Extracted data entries
• • • • • • •
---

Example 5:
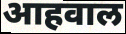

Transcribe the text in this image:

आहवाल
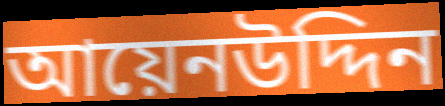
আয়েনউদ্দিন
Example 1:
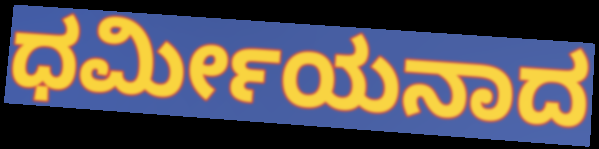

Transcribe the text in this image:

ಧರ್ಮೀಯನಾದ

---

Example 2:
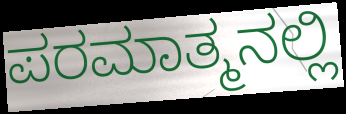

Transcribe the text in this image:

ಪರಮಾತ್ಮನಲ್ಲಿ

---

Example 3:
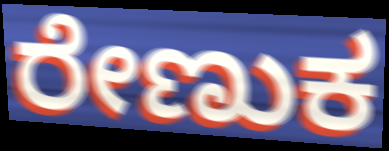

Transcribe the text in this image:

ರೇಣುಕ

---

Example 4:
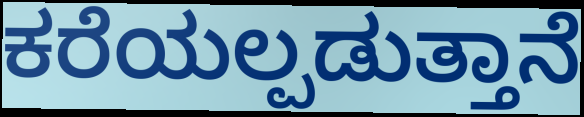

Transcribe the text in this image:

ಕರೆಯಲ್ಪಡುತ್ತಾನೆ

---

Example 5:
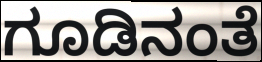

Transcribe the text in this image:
• • • • • • •
**SET EXERCISE:** Rewrite all the rows above, changing every "image" to "photo" and keeping everything else the same. Leave the pictures out.

**TASK OUTPUT:**
---

Example 5:

Transcribe the text in this photo:

आहवाल
আয়েনউদ্দিন
Example 1:

Transcribe the text in this photo:

ಧರ್ಮೀಯನಾದ

---

Example 2:

Transcribe the text in this photo:

ಪರಮಾತ್ಮನಲ್ಲಿ

---

Example 3:

Transcribe the text in this photo:

ರೇಣುಕ

---

Example 4:

Transcribe the text in this photo:

ಕರೆಯಲ್ಪಡುತ್ತಾನೆ

---

Example 5:

Transcribe the text in this photo:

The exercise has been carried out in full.